Three euro-area officials with knowledge of policy makers’ deliberations said the European Central Bank may announce a range of measures tomorrow to fight the crisis. Options for the ECB include loosening collateral criteria so that institutions have more access to cheap ECB cash and offering them longer-term loans, said the officials, who spoke on condition of anonymity. German Chancellor Angela Merkel and French President Nicolas Sarkozy will argue for rewriting European Union treaties to tighten control of national budgets at a summit meeting tomorrow and on Dec. 9.
“It’s difficult to get a bottom line outcome on the European situation,” Philip Dow, director of equity strategy at Minneapolis-based RBC Wealth Management which oversees about $160 billion, said in a telephone interview. “Macro concerns are driving the market,” he said. “It’s a challenging environment to manage money.”
Never before has the euro influenced U.S. stocks as much as this year, a sign that American equities aren’t going anywhere until Europe’s credit crisis is solved.
The link between the Dow average and swings in the currency reached a record on Dec. 2, according to data compiled by Bloomberg. The so-called correlation coefficient showing how much two markets rise and fall in tandem hit 0.85, the highest level since the euro was founded in 1999, data on 60-day rolling averages show. A reading of 1 means assets are moving in lockstep.
U.S. stocks are likely to form a “significant” bottom in 2012 before entering a new bull market, according to Bank of America Corp.
After a drop of as much as 18 percent, the S&P 500 might reach a low in the second quarter before climbing back to the upper part of its trading range near the 1,300 to 1,350 level by the end of 2012, Mary Ann Bartels, head of technical and market analysis at Bank of America’s Merrill Lynch unit, wrote in a note dated yesterday. A bull market is commonly defined as a 20 percent rally from the latest low.
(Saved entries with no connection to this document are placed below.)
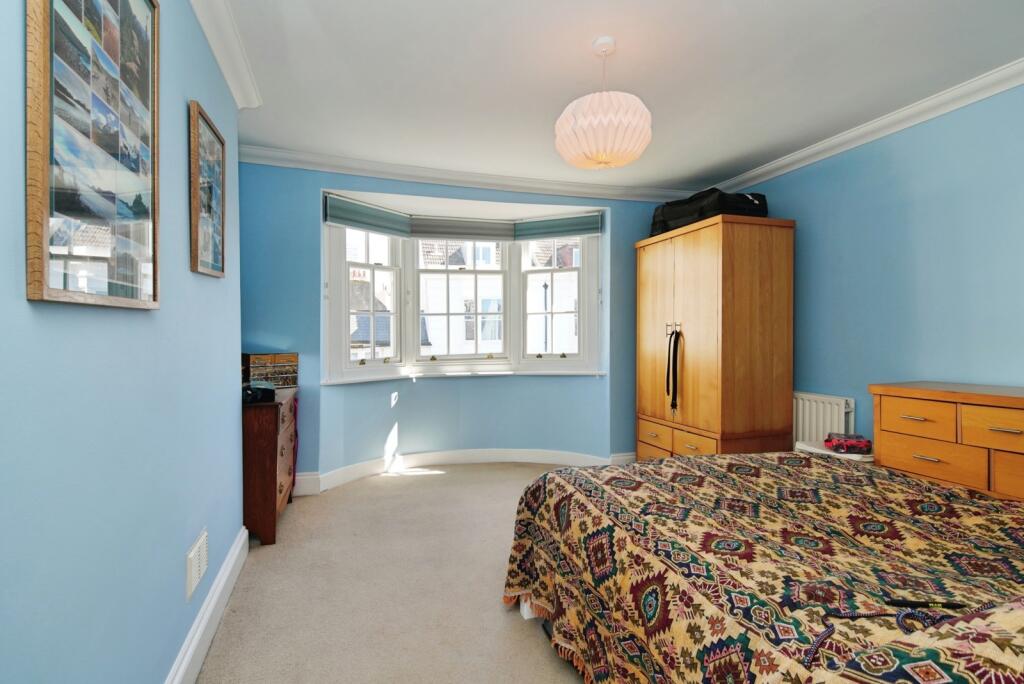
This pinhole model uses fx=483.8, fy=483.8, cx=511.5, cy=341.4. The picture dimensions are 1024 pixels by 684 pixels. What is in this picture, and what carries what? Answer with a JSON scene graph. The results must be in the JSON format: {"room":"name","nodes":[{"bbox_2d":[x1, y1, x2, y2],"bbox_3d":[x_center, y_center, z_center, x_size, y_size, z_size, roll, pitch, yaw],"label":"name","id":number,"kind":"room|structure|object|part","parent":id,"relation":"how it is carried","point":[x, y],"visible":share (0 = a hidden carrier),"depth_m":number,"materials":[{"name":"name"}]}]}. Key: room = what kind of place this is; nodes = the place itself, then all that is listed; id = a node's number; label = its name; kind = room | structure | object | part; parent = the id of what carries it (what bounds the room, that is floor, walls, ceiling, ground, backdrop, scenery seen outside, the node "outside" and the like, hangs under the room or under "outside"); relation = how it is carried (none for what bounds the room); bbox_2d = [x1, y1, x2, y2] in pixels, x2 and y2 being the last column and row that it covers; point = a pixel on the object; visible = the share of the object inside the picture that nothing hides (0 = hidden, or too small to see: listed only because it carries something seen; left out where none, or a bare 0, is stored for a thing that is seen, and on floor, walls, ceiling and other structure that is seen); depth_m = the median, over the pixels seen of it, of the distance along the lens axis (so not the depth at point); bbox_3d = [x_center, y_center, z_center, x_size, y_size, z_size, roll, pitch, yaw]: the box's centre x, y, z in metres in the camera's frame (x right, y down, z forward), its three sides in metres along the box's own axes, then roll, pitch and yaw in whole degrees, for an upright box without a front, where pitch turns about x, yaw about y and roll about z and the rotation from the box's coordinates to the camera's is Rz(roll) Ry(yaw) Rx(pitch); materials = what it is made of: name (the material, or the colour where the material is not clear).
{"room":"bedroom","nodes":[
{"label":"bedroom","id":0,"kind":"room"},
{"bbox_2d":[0,0,242,683],"bbox_3d":[-1.004,-0.052,0.937,0.228,2.489,4.495,0,1,-17],"label":"left wall","id":1,"kind":"structure","parent":0,"point":[177,128],"depth_m":1.20,"materials":[{"name":"blue paint"}]},
{"bbox_2d":[25,0,160,308],"bbox_3d":[-0.934,-0.517,1.119,0.028,0.872,0.631,0,1,-17],"label":"framed picture","id":2,"kind":"object","parent":1,"relation":"attached to","point":[47,290],"visible":0.99,"depth_m":1.05},
{"bbox_2d":[185,527,208,598],"bbox_3d":[-1.162,0.810,1.791,0.017,0.154,0.242,0,1,-17],"label":"wall vent","id":3,"kind":"object","parent":1,"relation":"attached to","point":[193,569],"visible":0.98,"depth_m":1.75,"materials":[{"name":"white plastic"}]},
{"bbox_2d":[165,526,248,683],"bbox_3d":[-0.895,1.097,0.979,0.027,0.139,3.652,0,1,-17],"label":"left baseboard","id":4,"kind":"structure","parent":1,"relation":"attached to","point":[237,551],"depth_m":1.85,"materials":[{"name":"white paint"}]},
{"bbox_2d":[189,100,226,277],"bbox_3d":[-1.239,-0.584,1.981,0.028,0.624,0.420,0,1,-17],"label":"framed picture","id":5,"kind":"object","parent":1,"relation":"attached to","point":[211,138],"visible":0.99,"depth_m":1.93},
{"bbox_2d":[188,0,261,108],"bbox_3d":[-0.849,-1.264,0.820,0.113,0.100,3.742,0,1,-17],"label":"left crown molding","id":6,"kind":"structure","parent":1,"relation":"attached to","point":[237,92],"depth_m":2.10,"materials":[{"name":"white paint"}]},
{"bbox_2d":[194,463,591,683],"bbox_3d":[0.540,1.211,1.869,3.845,0.107,5.458,0,1,-17],"label":"carpet floor","id":7,"kind":"structure","parent":0,"point":[455,487],"depth_m":2.22,"materials":[{"name":"beige carpet"}]},
{"bbox_2d":[241,386,298,546],"bbox_3d":[-1.630,0.738,3.085,0.423,0.800,0.849,0,1,-17],"label":"chest of drawers","id":8,"kind":"object","parent":7,"relation":"on","point":[269,481],"visible":0.57,"depth_m":2.74,"materials":[{"name":"brown wood"}]},
{"bbox_2d":[242,381,275,404],"bbox_3d":[-1.498,0.289,2.827,0.221,0.099,0.220,0,1,5],"label":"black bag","id":9,"kind":"object","parent":8,"relation":"on","point":[257,391],"visible":0.86,"depth_m":2.78,"materials":[{"name":"black"}]},
{"bbox_2d":[243,352,298,388],"bbox_3d":[-1.680,0.196,3.358,0.219,0.231,0.327,1,1,44],"label":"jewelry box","id":10,"kind":"object","parent":8,"relation":"on","point":[289,357],"visible":0.87,"depth_m":3.29,"materials":[{"name":"brown"}]},
{"bbox_2d":[635,213,795,461],"bbox_3d":[1.539,0.133,3.865,0.653,2.006,1.134,0,1,-17],"label":"wardrobe","id":11,"kind":"object","parent":7,"relation":"on","point":[754,345],"visible":0.9,"depth_m":3.45,"materials":[{"name":"brown wood"}]},
{"bbox_3d":[1.108,0.732,3.755,0.051,0.176,0.384,0,1,-17],"label":"drawer","id":12,"kind":"part","parent":11,"relation":"part of","materials":[{"name":"brown wood"}]},
{"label":"wardrobe door","id":13,"kind":"part","parent":11,"relation":"part of","materials":[{"name":"wood"}]},
{"bbox_2d":[665,327,682,410],"bbox_3d":[1.258,0.209,3.757,0.075,0.607,0.159,0,1,-17],"label":"belt","id":14,"kind":"object","parent":11,"relation":"hanging from","point":[674,367],"visible":0.98,"depth_m":3.75,"materials":[{"name":"black leather"}]},
{"bbox_3d":[1.217,-0.094,3.645,0.077,0.098,0.065,0,1,-17],"label":"handles","id":15,"kind":"part","parent":11,"relation":"part of","materials":[{"name":"silver metal"}]},
{"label":"drawers","id":16,"kind":"part","parent":11,"relation":"part of","materials":[{"name":"brown wood"}]},
{"bbox_3d":[1.263,0.743,3.368,0.066,0.176,0.357,0,1,-17],"label":"drawer","id":17,"kind":"part","parent":11,"relation":"part of","materials":[{"name":"brown wood"}]},
{"bbox_2d":[652,188,768,236],"bbox_3d":[1.565,-1.038,3.893,0.549,0.288,0.851,0,1,-17],"label":"black bag","id":18,"kind":"object","parent":11,"relation":"on","point":[666,226],"visible":0.66,"depth_m":3.64,"materials":[{"name":"black fabric"}]},
{"bbox_2d":[497,451,1023,683],"bbox_3d":[1.141,0.676,1.484,1.902,0.996,2.286,0,1,-17],"label":"bed","id":19,"kind":"object","parent":7,"relation":"on","point":[670,459],"visible":0.98,"depth_m":1.38,"materials":[{"name":"fabric"}]},
{"bbox_2d":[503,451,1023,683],"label":"bedspread","id":20,"kind":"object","parent":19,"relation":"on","point":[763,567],"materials":[{"name":"multicoloured fabric"}]},
{"bbox_2d":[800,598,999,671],"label":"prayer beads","id":21,"kind":"object","parent":19,"relation":"on","point":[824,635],"visible":0.9,"depth_m":0.98,"materials":[{"name":"plastic"}]},
{"bbox_2d":[884,598,967,608],"bbox_3d":[0.895,0.566,1.047,0.146,0.012,0.035,0,1,9],"label":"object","id":22,"kind":"object","parent":19,"relation":"on","point":[902,601],"visible":0.86,"depth_m":1.04,"materials":[{"name":"black plastic"}]},
{"bbox_2d":[795,440,871,460],"bbox_3d":[1.974,0.897,2.928,0.424,0.515,0.444,0,1,-17],"label":"bedside table","id":23,"kind":"object","parent":7,"relation":"on","point":[852,457],"visible":0.14,"depth_m":2.85,"materials":[{"name":"white"}]},
{"bbox_2d":[824,433,871,453],"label":"toy car","id":24,"kind":"object","parent":23,"relation":"on","point":[842,447],"visible":0.99,"depth_m":2.78,"materials":[{"name":"red"}]},
{"bbox_2d":[870,381,1023,502],"bbox_3d":[2.263,0.700,2.051,0.459,0.945,1.210,0,1,-17],"label":"chest of drawers","id":25,"kind":"object","parent":7,"relation":"on","point":[1014,437],"visible":0.61,"depth_m":2.21,"materials":[{"name":"brown wood"}]},
{"bbox_3d":[1.879,0.358,2.253,0.053,0.146,0.277,0,1,-17],"label":"drawer","id":26,"kind":"part","parent":25,"relation":"part of","materials":[{"name":"brown wood"}]},
{"bbox_3d":[1.877,0.544,2.202,0.062,0.160,0.328,0,1,-17],"label":"drawer","id":27,"kind":"part","parent":25,"relation":"part of","materials":[{"name":"brown wood"}]},
{"bbox_3d":[2.016,0.361,1.968,0.064,0.149,0.277,0,1,-17],"label":"drawer","id":28,"kind":"part","parent":25,"relation":"part of","materials":[{"name":"brown wood"}]},
{"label":"drawer","id":29,"kind":"part","parent":25,"relation":"part of","materials":[{"name":"brown wood"}]},
{"bbox_2d":[239,160,691,487],"bbox_3d":[-0.099,-0.122,4.288,4.613,2.501,0.440,0,1,-17],"label":"back wall","id":30,"kind":"structure","parent":0,"point":[317,186],"depth_m":4.07,"materials":[{"name":"blue paint"}]},
{"bbox_2d":[283,448,638,495],"bbox_3d":[-0.324,1.047,4.110,3.707,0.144,0.344,0,1,-17],"label":"baseboard","id":31,"kind":"structure","parent":30,"relation":"attached to","point":[495,455],"depth_m":4.22,"materials":[{"name":"white paint"}]},
{"bbox_2d":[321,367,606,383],"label":"window sill","id":32,"kind":"structure","parent":30,"relation":"attached to","point":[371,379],"depth_m":4.21,"materials":[{"name":"white paint"}]},
{"bbox_2d":[324,196,604,382],"bbox_3d":[-0.389,-0.420,4.332,2.670,1.488,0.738,0,1,-17],"label":"bay window","id":33,"kind":"structure","parent":30,"relation":"in","point":[558,361],"depth_m":4.44,"materials":[{"name":"white"}]},
{"bbox_2d":[325,194,409,237],"bbox_3d":[-1.143,-1.001,3.936,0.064,0.230,0.758,1,1,36],"label":"roman blind","id":34,"kind":"object","parent":33,"relation":"attached to","point":[371,224],"visible":0.95,"depth_m":3.88,"materials":[{"name":"fabric"}]},
{"bbox_2d":[408,216,516,241],"bbox_3d":[-0.436,-1.020,4.383,0.982,0.208,0.055,0,1,-17],"label":"blind","id":35,"kind":"object","parent":33,"relation":"attached to","point":[499,238],"visible":0.94,"depth_m":4.36,"materials":[{"name":"grey fabric"}]},
{"bbox_2d":[514,212,602,240],"bbox_3d":[0.411,-1.034,4.359,0.783,0.207,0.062,0,1,18],"label":"blind","id":36,"kind":"object","parent":33,"relation":"attached to","point":[538,228],"visible":0.95,"depth_m":4.34,"materials":[{"name":"fabric"}]},
{"bbox_2d":[237,144,698,203],"bbox_3d":[-0.127,-1.319,3.958,3.947,0.100,0.127,0,1,-17],"label":"back crown molding","id":37,"kind":"structure","parent":30,"relation":"attached to","point":[343,160],"depth_m":3.83,"materials":[{"name":"white paint"}]},
{"bbox_2d":[204,0,1023,191],"bbox_3d":[0.618,-1.385,1.876,4.134,0.114,5.170,0,1,-17],"label":"ceiling","id":38,"kind":"structure","parent":0,"point":[590,38],"depth_m":2.40,"materials":[{"name":"white paint"}]},
{"bbox_2d":[555,37,651,169],"bbox_3d":[0.408,-1.064,2.189,0.435,0.560,0.430,0,1,-17],"label":"pendant lamp","id":39,"kind":"object","parent":38,"relation":"hanging from","point":[626,120],"visible":0.99,"depth_m":2.06,"materials":[{"name":"white paper"}]},
{"bbox_2d":[722,82,1023,455],"bbox_3d":[2.512,-0.079,2.367,0.180,2.540,4.541,0,1,-17],"label":"right wall","id":40,"kind":"structure","parent":0,"point":[914,226],"depth_m":2.80,"materials":[{"name":"blue paint"}]},
{"bbox_2d":[793,391,855,446],"bbox_3d":[2.098,0.694,3.471,0.091,0.636,0.731,0,1,-17],"label":"radiator","id":41,"kind":"object","parent":40,"relation":"attached to","point":[820,411],"visible":0.5,"depth_m":3.33,"materials":[{"name":"white metal"}]},
{"bbox_2d":[708,58,1023,197],"bbox_3d":[2.418,-1.297,2.293,0.095,0.095,4.400,0,1,-17],"label":"right crown molding","id":42,"kind":"structure","parent":40,"relation":"attached to","point":[856,144],"depth_m":2.87,"materials":[{"name":"white paint"}]},
{"label":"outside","id":43,"kind":"structure","parent":0,"visible":0},
{"bbox_2d":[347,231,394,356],"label":"house","id":44,"kind":"structure","parent":43,"point":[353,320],"depth_m":4.16,"materials":[{"name":"brick"}]},
{"bbox_2d":[418,238,505,354],"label":"house","id":45,"kind":"structure","parent":43,"point":[431,308],"materials":[{"name":"white paint"}]},
{"bbox_2d":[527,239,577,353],"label":"house","id":46,"kind":"structure","parent":43,"point":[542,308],"materials":[{"name":"white brick"}]},
{"label":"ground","id":47,"kind":"structure","parent":43,"visible":0},
{"bbox_2d":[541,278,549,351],"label":"street lamp","id":48,"kind":"object","parent":47,"relation":"on","point":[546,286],"visible":0.51,"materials":[{"name":"black metal"}]}
]}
Bartels cited the Decennial pattern, which examines the performance of every year within the decade. Years that ended in two, such as 1932, 1942, 1962, 1982 and 2002, featured market bottoms, she said.
“2012 could become the next year where a major market low is carved out to launch a new cyclical bull market,” wrote Bartels, who ranked third among analysts who study price charts in Institutional Investor’s 2010 survey.